Comment
Valuable advances have been made in understanding the risk factors and mechanisms responsible for the development of PAH in thalassemic patients. It is now known that chronic hemolysis with the resulting nitric oxide depletion can lead to endothelial dysfunction and vascular remodeling and, in due course, to PAH [1]. Additionally, vascular thromboembolic occlusions can also develop due to in situthrombosis as well as to pulmonary thromboembolism attributable to the well-recognized hypercoagulable state [2]. The relative contribution of hemolysis-related vasculopathy versus pulmonary thromboembolism in the development of PAH in a specific patient depends on the severity of the genetic defect and the provided treatment methods (such as transfusion rates, chelation therapy and splenectomy) [1]. This needs to be evaluated in every case individually employing a detailed and systematic analysis of lung perfusion [6].
Conventional management approaches to PAH in thalassemic patients include hemoglobinopathy-targeted therapy, PAH-specific medications as well as general supportive treatment. Existing evidence indicates that currently available drug therapies only temporarily and sporadically improve symptoms in CTEPH, and remain ineffective in ameliorating the mechanical obstructions of the pulmonary arteries or in improving patients’ survival [7]. In this context, given that PTE has been established as the gold-standard therapy for CTEPH, it is conceivable that PTE may comprise the only potentially curative therapy for CTEPH in thalassemic patients.
Experience to date with PTE in thalassemic patients with CTEPH is limited to small series or isolated case reports, nevertheless these reports favor PTE as an effective treatment of surgically accessible CTEPH [3, 4]. We reported here the successful performance of PTE surgery in a thalassemic patient with CTEPH irresponsive medical treatment. Pre-operative assessment indicated that this patient was an appropriate candidate for PTE despite a slightly increased potential surgical risk owing to the underlying thalassemia. The post-operative course was relatively uneventful, and was coupled with an early substantial improvement in hemodynamics and functional status.

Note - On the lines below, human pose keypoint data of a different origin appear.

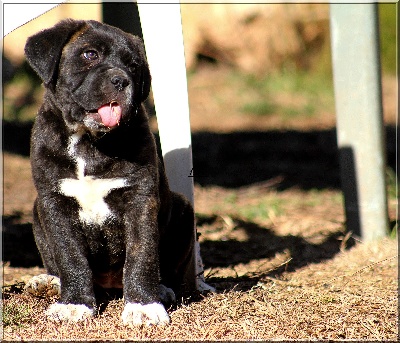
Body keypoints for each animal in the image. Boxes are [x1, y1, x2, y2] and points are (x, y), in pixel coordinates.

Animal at [23, 19, 195, 328]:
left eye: (134, 65)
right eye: (90, 55)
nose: (120, 80)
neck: (89, 141)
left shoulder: (139, 200)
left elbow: (142, 255)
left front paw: (143, 305)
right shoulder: (54, 203)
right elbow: (69, 255)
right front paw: (74, 303)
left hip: (183, 210)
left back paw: (162, 288)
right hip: (36, 210)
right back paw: (50, 282)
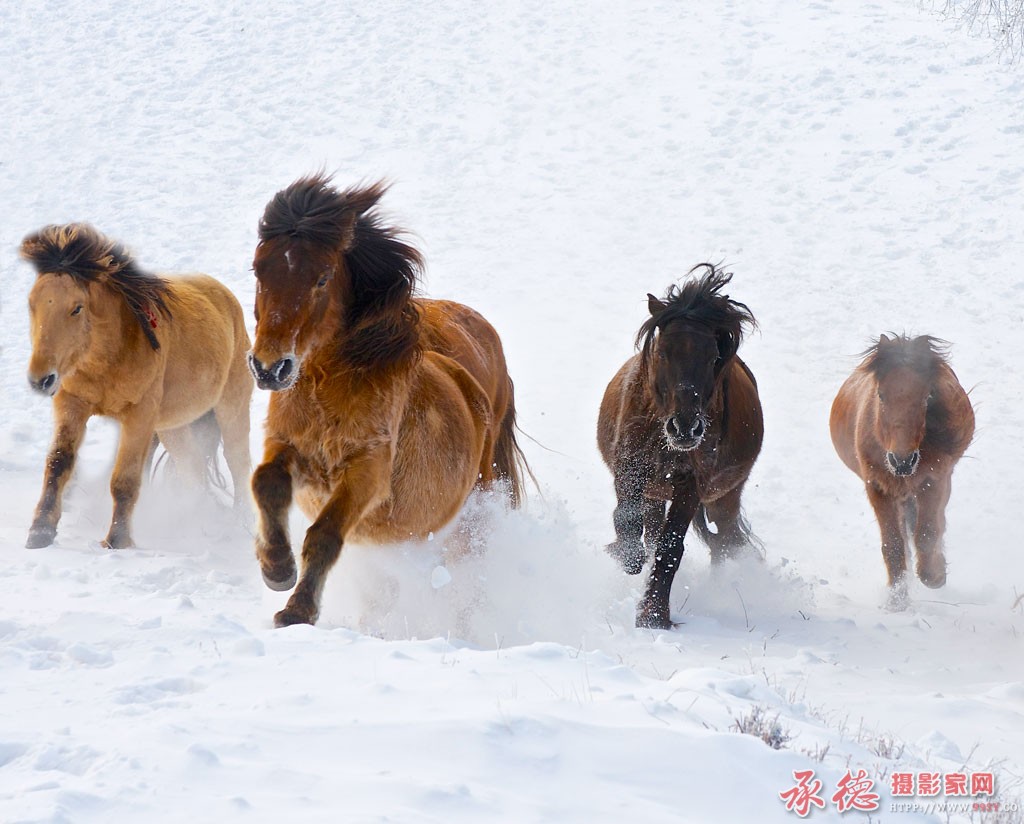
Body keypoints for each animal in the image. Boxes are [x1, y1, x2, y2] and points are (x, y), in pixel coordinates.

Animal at [21, 222, 251, 548]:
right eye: (32, 303)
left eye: (77, 308)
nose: (41, 379)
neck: (106, 360)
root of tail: (226, 300)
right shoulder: (72, 403)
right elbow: (58, 463)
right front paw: (40, 531)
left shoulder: (138, 416)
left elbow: (125, 478)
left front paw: (117, 540)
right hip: (173, 428)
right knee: (193, 470)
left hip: (231, 409)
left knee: (238, 463)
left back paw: (240, 524)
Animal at [247, 171, 528, 622]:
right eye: (259, 270)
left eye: (322, 278)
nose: (270, 368)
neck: (328, 386)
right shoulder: (286, 444)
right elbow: (265, 484)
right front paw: (277, 568)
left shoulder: (368, 469)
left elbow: (324, 535)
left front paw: (297, 611)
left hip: (467, 520)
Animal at [598, 266, 765, 626]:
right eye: (662, 352)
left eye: (714, 356)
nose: (685, 426)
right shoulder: (630, 470)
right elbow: (628, 520)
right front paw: (626, 557)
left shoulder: (690, 485)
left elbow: (670, 547)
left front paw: (653, 615)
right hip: (655, 490)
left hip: (723, 498)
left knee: (724, 541)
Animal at [827, 331, 970, 605]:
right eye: (881, 395)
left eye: (926, 396)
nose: (901, 461)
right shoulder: (878, 488)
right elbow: (893, 545)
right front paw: (897, 601)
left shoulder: (933, 480)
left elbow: (927, 533)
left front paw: (934, 576)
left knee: (935, 523)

It is notable that the post-operative reduction in PAP in our patient was less than that commonly expected following PTE [3] which is likely to be due to the multifactorial nature of PAH in thalassemia. In fact, concern remains that the chronic hemolysis-related vasculopathy in the distal vessels may place thalassemic patients at increased risk of residual or recurrent PAH after PTE [4]. Therefore, long-term results of PTE in thalassemic patients remains to be elucidated through long-term follow-up. It is noteworthy here that balloon pulmonary angioplasty has recently been proposed as a potential new therapeutic option for this process [8].
In conclusion, this case report supports the feasibility of PTE in thalassemic patients with surgically accessible CTEPH. Given the complexity of the pathophysiology of PAH in thalassemia, a comprehensive evaluation for both the presence and cause of PAH is imperative prior to determining the likelihood of surgical cure in each individual patient.